Given data below:
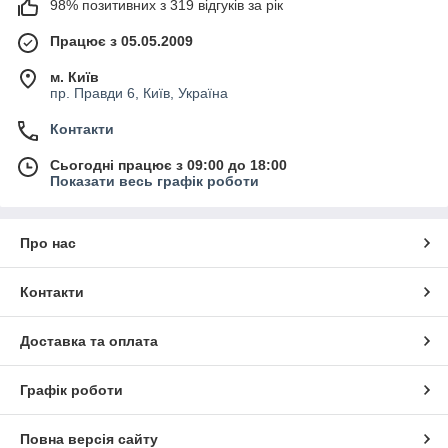
98% позитивних з 319 відгуків за рік
Працює з 05.05.2009
м. Київ
пр. Правди 6, Київ, Україна
Контакти
Сьогодні працює з 09:00 до 18:00
Показати весь графік роботи
Про нас
Контакти
Доставка та оплата
Графік роботи
Повна версія сайту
End of Given data.
*Exercise requirements*.
Return the text of every row above word for word, omitting the pictures.

*Task solution*.
98% позитивних з 319 відгуків за рік
Працює з 05.05.2009
м. Київ
пр. Правди 6, Київ, Україна
Контакти
Сьогодні працює з 09:00 до 18:00
Показати весь графік роботи
Про нас
Контакти
Доставка та оплата
Графік роботи
Повна версія сайту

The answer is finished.